In a post entitled "Woe is Mitt: Contraception, Tolstoy, and Taxes," John Cassidy takes up the kerfuffle surrounding Ann Romney having indicated, on the social media site Pinterest, that one of her favorite books is Anna Karenina. Not wise, some say, since the plot concerns the marital straying of a generally sympathetic character who is married to a boring government official--a sort of 19th-century, Russian version of Mitt Romney. Besides, it's a great novel, one of the best ever written, and therefore probably qualifies Mrs Romney as a "snob" and member of the "culural elite."
Cassidy doesn't say so, but Tolstoy himself might have had some sympathy for Republicans who think his book was immoral. He thought so himself. In late midlife, the famous, wealthy, esteemed author of War and Peace and Anna Karenina fell into a depression, the principle source of which seems to have been brought on by an unusually acute consciousness of mortality. He might have achieved more than almost anyone else, and been of enviable status, but what finally was the good of that if in the long run he was consigned to the same oblivion as everyone else? The resulting reflection, self-examination, and study bred intense disgust with all that he had done up to that time, which of course included the authorship of two of the greatest works of fiction ever composed. He renounced his copyrights, stopped eating meat, moved into the servants' quarters, and adopted a brand of Christianity that caused him to be excommunicated from the Russian Orthodox Church. His wife was understandably perplexed. The fictions that he now wrote were explicitly didactic. They included tales for children ("God Sees the Truth, but Waits"), the justly famous "Kreutzer Sonata" (evinces disgust with sexuality), "The Death of Ivan Ilych" (title character endures slowly advancing terminal illness and realizes at the end that his career and marriage and all other traditional pursuits were useless frauds), and "How Much Land Does a Man Need?" (title question answered by last sentence, when the main character, having dropped dead of cupidity, is buried by his tempters and "six feet from head to toe was all they needed").

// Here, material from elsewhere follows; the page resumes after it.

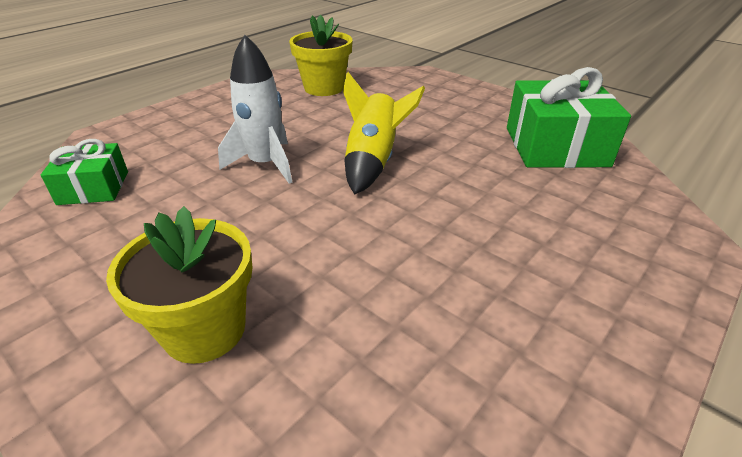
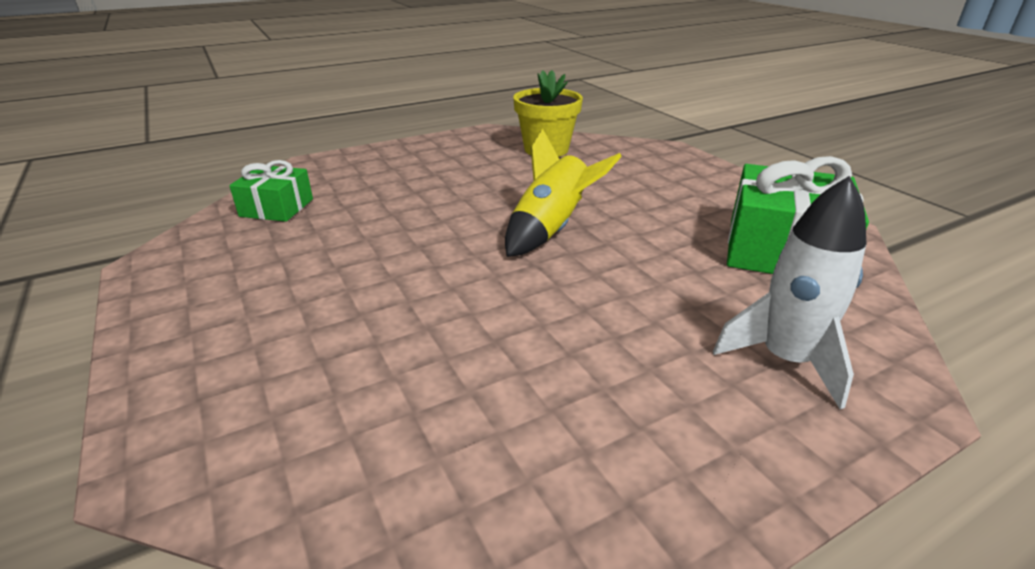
camera: 20 degrees right, 5 degrees down
(204, 330) = (292, 347): yellow flower pot -> none
(265, 164) = (440, 213): white rocket -> white rocket (785, 360)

I don't know how the total picture plays with Republicans. Santorum's voters probably approve of the late Tolstoy, though they may think it's snobbish to know about him. Mitt Romney's country-club set probably doesn't care for the message, which sounds sort of like OWS drivel. My own conclusion isn't overtly political. It's an error to suppose that somewhere, among the rich and famous living in penthouse apartments or in gated communities filled with things advertised on television during golf tournaments, people are content.